EXPONENTIAL RANDOM GRAPHS BEHAVE LIKE MIXTURES OF STOCHASTIC BLOCK MODELS
成果类型:
Article
署名作者:
Eldan, Ronen; Gross, Renan
署名单位:
Weizmann Institute of Science
刊物名称:
ANNALS OF APPLIED PROBABILITY
ISSN/ISSBN:
1050-5164
DOI:
10.1214/18-AAP1402
发表日期:
2018
页码:
3698-3735
关键词:
network data
摘要:
We study the behavior of exponential random graphs in both the sparse and the dense regime. We show that exponential random graphs are approximate mixtures of graphs with independent edges whose probability matrices are critical points of an associated functional, thereby satisfying a certain matrix equation. In the dense regime, every solution to this equation is close to a block matrix, concluding that the exponential random graph behaves roughly like a mixture of stochastic block models.
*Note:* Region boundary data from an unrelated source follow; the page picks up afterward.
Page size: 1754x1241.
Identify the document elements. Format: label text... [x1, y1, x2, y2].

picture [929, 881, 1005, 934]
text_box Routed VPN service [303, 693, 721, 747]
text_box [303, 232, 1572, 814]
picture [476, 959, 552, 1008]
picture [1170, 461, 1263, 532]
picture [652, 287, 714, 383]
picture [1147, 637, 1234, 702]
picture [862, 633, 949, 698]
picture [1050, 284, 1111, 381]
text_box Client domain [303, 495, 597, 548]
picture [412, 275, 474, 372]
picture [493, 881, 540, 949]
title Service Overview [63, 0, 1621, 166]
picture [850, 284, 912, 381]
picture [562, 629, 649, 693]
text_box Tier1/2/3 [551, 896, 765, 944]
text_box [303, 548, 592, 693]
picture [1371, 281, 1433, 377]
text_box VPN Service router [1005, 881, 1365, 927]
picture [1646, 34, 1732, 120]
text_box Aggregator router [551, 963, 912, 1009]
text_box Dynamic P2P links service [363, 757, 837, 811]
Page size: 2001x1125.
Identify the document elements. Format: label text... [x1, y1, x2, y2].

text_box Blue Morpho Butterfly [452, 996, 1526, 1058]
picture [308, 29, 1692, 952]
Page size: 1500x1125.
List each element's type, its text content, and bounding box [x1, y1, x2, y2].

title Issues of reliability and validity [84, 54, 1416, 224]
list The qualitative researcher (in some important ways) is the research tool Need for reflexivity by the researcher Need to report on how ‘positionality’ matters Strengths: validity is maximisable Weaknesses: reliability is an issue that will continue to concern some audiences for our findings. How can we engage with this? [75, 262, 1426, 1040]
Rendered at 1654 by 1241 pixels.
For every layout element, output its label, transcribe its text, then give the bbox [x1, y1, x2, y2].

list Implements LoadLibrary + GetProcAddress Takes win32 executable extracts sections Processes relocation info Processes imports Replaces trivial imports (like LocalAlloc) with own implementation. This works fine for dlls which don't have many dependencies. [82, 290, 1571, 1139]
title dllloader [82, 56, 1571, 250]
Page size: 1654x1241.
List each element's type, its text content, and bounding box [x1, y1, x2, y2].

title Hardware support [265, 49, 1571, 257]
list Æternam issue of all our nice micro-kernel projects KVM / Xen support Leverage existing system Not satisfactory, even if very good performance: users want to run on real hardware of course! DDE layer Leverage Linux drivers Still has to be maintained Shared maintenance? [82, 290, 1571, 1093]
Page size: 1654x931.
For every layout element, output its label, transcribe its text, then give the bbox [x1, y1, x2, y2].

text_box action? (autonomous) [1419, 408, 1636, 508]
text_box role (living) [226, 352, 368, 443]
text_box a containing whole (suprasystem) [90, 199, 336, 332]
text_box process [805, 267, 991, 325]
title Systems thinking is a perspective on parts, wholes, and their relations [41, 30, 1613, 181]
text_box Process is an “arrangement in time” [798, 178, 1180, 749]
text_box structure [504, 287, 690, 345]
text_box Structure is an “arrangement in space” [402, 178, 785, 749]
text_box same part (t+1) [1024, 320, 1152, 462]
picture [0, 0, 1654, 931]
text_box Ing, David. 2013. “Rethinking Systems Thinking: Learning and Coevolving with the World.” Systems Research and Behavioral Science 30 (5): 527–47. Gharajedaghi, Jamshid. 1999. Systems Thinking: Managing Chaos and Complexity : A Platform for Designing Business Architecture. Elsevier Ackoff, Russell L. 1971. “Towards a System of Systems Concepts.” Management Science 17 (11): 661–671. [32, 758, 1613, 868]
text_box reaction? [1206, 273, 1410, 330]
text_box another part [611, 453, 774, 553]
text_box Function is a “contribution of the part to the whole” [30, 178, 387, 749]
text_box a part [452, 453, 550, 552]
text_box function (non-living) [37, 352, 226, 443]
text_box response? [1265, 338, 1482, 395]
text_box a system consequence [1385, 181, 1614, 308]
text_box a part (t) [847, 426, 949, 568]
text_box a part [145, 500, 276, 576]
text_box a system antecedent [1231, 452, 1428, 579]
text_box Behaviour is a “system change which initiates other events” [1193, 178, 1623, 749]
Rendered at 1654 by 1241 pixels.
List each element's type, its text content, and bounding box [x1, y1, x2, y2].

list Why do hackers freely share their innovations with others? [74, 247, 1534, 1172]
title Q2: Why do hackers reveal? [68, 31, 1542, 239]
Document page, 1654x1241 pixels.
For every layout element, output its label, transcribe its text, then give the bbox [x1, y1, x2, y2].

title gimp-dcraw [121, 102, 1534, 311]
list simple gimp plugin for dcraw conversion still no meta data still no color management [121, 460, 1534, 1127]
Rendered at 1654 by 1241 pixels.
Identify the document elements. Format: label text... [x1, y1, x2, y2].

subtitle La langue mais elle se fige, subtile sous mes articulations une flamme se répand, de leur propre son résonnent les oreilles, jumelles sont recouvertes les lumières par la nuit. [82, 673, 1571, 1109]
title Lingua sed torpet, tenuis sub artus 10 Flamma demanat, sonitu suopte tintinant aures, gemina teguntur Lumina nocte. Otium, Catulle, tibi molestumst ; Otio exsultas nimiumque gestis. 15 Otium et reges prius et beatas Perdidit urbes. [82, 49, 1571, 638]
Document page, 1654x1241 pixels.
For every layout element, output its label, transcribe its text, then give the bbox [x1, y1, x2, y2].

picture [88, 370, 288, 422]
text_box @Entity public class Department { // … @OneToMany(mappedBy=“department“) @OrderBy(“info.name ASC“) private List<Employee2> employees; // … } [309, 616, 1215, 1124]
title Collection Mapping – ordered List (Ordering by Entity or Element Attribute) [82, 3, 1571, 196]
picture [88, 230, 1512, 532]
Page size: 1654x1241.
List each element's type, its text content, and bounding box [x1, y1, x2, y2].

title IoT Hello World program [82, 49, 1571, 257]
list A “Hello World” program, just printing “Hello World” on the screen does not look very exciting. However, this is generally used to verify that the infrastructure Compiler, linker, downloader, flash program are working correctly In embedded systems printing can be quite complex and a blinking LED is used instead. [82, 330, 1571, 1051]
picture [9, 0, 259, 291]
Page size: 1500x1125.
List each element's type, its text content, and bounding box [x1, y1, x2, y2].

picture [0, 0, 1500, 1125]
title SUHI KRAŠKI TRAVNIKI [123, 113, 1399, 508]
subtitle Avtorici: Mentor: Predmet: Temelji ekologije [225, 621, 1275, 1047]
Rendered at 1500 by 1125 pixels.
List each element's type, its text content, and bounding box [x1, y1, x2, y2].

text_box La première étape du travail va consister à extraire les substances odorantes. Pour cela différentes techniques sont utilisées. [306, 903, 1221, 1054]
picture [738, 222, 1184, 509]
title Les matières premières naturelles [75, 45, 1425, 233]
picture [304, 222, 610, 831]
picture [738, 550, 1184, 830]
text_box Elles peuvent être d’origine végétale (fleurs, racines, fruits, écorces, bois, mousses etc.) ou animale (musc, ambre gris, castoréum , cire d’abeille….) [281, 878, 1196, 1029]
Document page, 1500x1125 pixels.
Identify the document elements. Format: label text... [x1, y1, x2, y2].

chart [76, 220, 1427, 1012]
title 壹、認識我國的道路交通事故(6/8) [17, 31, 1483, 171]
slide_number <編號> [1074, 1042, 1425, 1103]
We also show existence and uniqueness of solutions to this equation for several families of exponential random graphs, including the case where the subgraphs are counted with positive weights and the case where all weights are small in absolute value. In particular, this generalizes some of the results in a paper by Chatterjee and Diaconis from the dense regime to the sparse regime and strengthens their bounds from the cut-metric to the one-metric.